"If there was such a thing as Chapter 11 for politicians, the Republican push to extend the unaffordable Bush tax cuts would amount to a bankruptcy filing . . . It is . . . unseemly for the Senate minority leader, Mitch McConnell to insist that the nation's wealthiest taxpayers be spared even a three-percentage-point rate increase."
It sure sounds like just another broadside from your standard liberal Democrat, but the preceding quote is from an op-ed piece published this weekend in the New York Times and written by David Stockman. Yes, that David Stockman, former Director of the Office of Management and Budget for President Ronald Reagan from 1981 to 1985, and one of the prime architects of his economic programs. Alan Greenspan, the former Ayn Rand disciple and longtime Federal Reserve Head Ramrod, agrees with Stockman.
The column, "Four Deformations of the Apocalypse: Republicans have abandoned their principles and crippled the economy," does not mince words in explaining the perfidy and hypocrisy of the lockstep GOP robots.
Yes, the vast majority of the House and Senate Republicans are willing to destroy the country in order to win the next election. They are willing to pander to the extremists in their base, lie about economic reality, and distort what the Obama Administration's real plan is. They are as shallow as John Boehner's tan. We are talking about rescinding only the tax cuts for the top two percent of earners, not the middle , not those who make those piddling six-figure salaries. We're talking about the big boys here and that warm, wet stuff you feel trickling down on you from above is not, as the neo-neo supply-siders would have your believe, liquid wealth. See if you think that's a reasonable policy after reading the next item.

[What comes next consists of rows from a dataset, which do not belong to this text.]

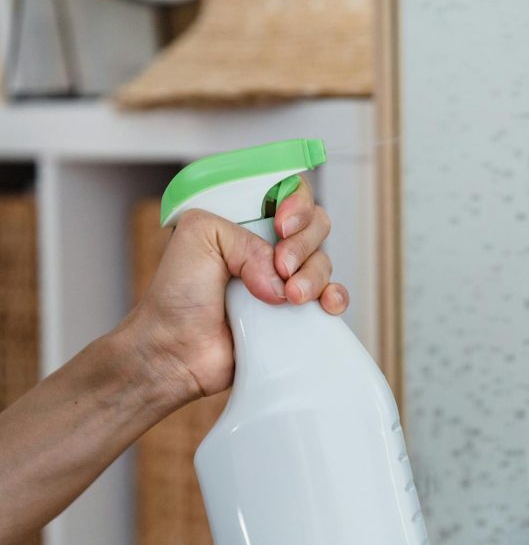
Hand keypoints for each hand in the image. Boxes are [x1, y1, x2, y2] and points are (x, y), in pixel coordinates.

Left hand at [118, 178, 348, 405]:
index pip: (288, 193)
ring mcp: (285, 280)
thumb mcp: (198, 235)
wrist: (177, 351)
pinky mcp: (296, 312)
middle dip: (304, 243)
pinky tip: (326, 305)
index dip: (296, 205)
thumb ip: (243, 235)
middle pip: (315, 224)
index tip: (282, 226)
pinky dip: (336, 296)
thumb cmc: (177, 297)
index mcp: (245, 221)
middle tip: (281, 266)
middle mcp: (268, 247)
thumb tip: (279, 274)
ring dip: (314, 275)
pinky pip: (333, 296)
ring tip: (290, 297)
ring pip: (324, 260)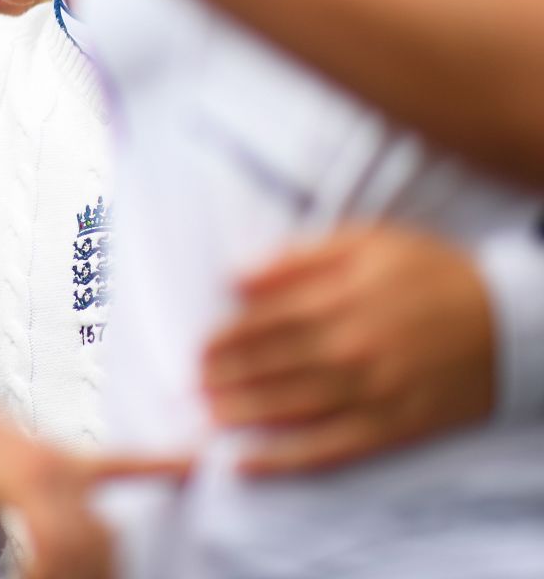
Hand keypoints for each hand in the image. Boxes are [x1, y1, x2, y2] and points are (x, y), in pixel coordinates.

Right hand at [0, 339, 184, 578]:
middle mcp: (55, 463)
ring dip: (74, 578)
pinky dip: (44, 574)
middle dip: (100, 574)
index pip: (122, 463)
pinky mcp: (24, 484)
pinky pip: (53, 548)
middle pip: (104, 534)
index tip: (198, 461)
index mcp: (46, 456)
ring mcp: (44, 473)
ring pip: (86, 546)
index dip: (163, 465)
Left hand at [203, 225, 496, 474]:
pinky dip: (284, 460)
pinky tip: (247, 464)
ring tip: (207, 416)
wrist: (514, 323)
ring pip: (289, 408)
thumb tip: (234, 277)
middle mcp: (351, 347)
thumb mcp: (367, 242)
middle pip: (269, 367)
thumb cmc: (433, 274)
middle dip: (224, 378)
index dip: (225, 339)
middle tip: (193, 385)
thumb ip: (297, 258)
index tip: (199, 348)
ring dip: (241, 415)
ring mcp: (372, 392)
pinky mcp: (394, 428)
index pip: (262, 322)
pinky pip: (329, 449)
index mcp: (340, 298)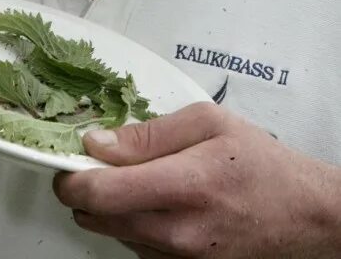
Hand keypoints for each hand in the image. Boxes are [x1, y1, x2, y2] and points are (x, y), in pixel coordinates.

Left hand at [53, 102, 340, 257]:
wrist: (302, 214)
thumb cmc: (260, 164)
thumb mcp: (209, 123)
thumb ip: (149, 131)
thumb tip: (99, 142)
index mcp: (184, 185)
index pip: (101, 194)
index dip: (70, 177)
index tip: (67, 160)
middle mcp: (177, 232)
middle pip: (97, 219)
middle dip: (85, 190)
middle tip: (98, 163)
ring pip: (113, 233)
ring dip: (109, 206)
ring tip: (136, 177)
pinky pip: (137, 247)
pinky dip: (133, 222)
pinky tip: (156, 200)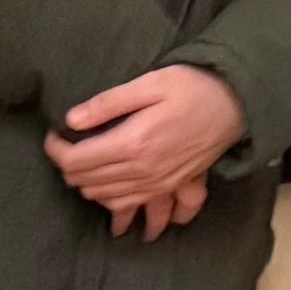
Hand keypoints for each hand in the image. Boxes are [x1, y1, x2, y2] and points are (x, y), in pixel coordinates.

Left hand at [53, 65, 245, 220]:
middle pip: (85, 182)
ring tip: (85, 165)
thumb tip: (71, 120)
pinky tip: (110, 193)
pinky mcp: (169, 188)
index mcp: (133, 142)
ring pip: (104, 198)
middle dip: (68, 166)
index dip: (56, 149)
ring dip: (87, 185)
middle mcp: (142, 170)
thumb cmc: (193, 88)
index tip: (54, 135)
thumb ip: (109, 103)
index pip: (76, 160)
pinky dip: (113, 203)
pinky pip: (131, 206)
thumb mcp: (151, 83)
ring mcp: (156, 184)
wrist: (236, 106)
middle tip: (68, 146)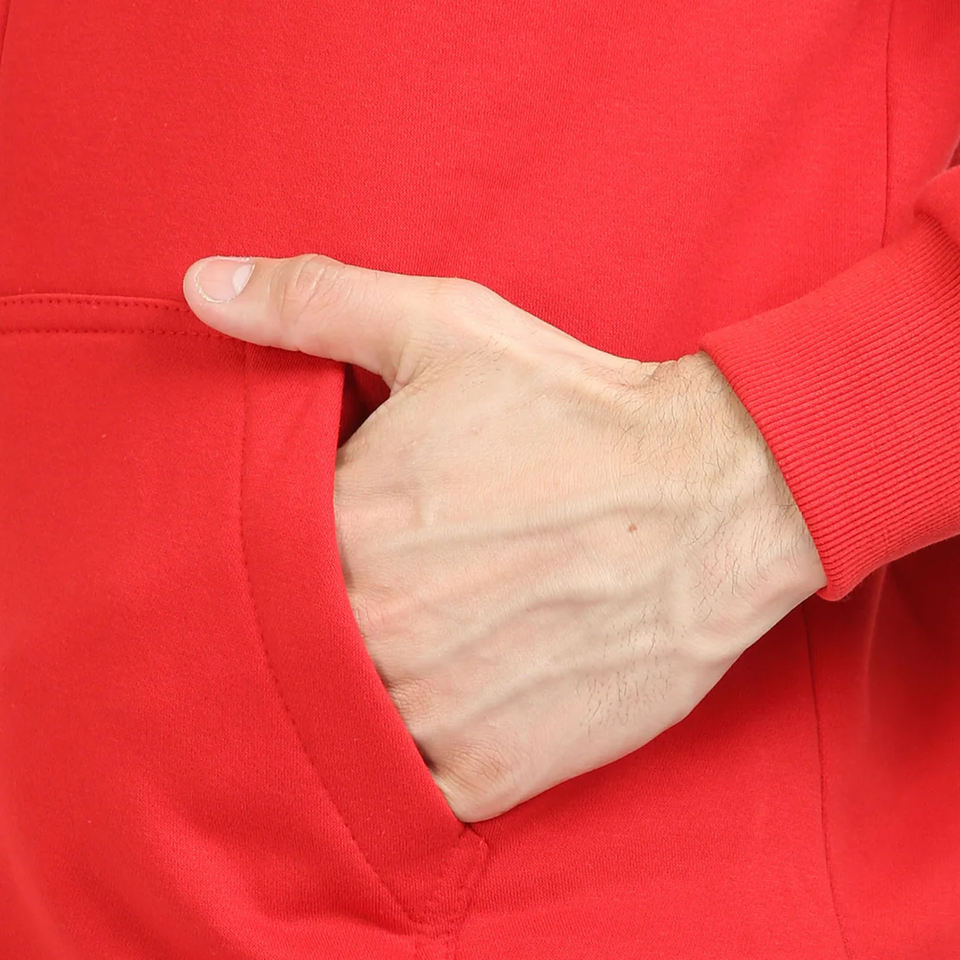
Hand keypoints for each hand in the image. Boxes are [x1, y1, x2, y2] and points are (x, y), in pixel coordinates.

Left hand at [183, 253, 827, 821]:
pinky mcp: (494, 767)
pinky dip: (419, 751)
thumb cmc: (578, 411)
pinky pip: (411, 785)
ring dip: (368, 689)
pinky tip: (457, 694)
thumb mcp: (445, 328)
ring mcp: (433, 708)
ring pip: (349, 720)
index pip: (260, 556)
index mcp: (347, 525)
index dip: (292, 545)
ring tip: (429, 637)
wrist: (714, 498)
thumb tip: (205, 286)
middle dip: (331, 615)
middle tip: (399, 582)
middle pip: (299, 643)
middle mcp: (378, 628)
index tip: (346, 531)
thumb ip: (316, 305)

INEQUALITY? WHAT INEQUALITY?
The BBC reported in a recent documentary that the top 200 wealthiest people in the world control more wealth than the bottom four billion. Well, that's probably not too surprising considering all those dictatorships, oligarchies, and other tyrannical regimes. But here is another fact that should make you sit up and take notice: there is more economic inequality in the United States than any other western country. The top .01 percent, or 14,000 American families, hold 22.2 percent of wealth, and the bottom 90 percent — more than 133 million families — have just four percent of the nation's wealth.

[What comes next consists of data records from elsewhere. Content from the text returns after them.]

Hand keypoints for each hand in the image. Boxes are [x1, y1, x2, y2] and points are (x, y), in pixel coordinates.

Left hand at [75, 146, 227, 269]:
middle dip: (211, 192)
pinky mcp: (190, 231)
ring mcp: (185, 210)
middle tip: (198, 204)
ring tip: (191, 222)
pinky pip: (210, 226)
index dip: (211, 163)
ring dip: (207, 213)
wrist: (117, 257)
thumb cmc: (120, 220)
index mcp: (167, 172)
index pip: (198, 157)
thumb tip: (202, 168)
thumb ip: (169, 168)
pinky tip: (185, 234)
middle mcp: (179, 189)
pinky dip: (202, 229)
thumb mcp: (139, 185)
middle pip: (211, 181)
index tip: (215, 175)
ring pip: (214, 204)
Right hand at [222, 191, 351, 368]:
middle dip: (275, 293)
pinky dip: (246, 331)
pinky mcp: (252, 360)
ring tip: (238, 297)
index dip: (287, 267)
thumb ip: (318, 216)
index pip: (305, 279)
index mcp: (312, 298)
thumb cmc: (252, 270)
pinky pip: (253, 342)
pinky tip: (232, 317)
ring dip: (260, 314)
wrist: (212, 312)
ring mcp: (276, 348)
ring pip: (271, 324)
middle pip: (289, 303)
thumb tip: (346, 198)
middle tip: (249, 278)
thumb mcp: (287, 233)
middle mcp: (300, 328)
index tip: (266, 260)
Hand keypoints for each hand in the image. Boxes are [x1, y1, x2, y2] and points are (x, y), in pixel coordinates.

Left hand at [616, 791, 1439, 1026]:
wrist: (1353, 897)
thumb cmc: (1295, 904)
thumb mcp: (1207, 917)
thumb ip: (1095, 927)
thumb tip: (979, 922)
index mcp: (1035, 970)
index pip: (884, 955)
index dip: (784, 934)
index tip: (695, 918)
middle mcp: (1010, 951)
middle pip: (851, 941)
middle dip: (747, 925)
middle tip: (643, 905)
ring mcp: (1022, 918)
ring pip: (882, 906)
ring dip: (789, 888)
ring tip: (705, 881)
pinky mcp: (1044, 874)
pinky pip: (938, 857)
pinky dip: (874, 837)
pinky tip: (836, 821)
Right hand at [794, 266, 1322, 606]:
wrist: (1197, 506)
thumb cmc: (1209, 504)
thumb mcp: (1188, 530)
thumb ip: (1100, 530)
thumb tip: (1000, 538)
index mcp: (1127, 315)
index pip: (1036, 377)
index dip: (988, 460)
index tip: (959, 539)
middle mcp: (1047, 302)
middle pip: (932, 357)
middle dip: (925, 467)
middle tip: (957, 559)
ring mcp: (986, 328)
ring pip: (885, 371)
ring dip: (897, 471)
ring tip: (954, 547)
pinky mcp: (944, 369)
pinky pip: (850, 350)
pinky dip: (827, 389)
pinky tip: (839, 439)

An article in the current issue of Harvard Magazine spotlights a related issue that P+J have railed about for more than two decades. According to research done by Elizabeth Gudrais, the associate editor of the magazine, "Income inequality has been rising since the late 1970s, and now rests at a level not seen since the Gilded Age (1870 to 1900), a period in US history defined by the contrast between the excesses of the super-rich and the squalor of the poor." According to IRS figures, in the past 20 years, the richest one percent have tripled their share of the pie.
But those results shouldn't really disturb us too much because, as we all know, it's not about the unequal results but the equal opportunity. But then the article reports that, according to the Pew Foundation, "The chance that children of the poor or middle will climb up the income ladder has not changed significantly over the last three decades."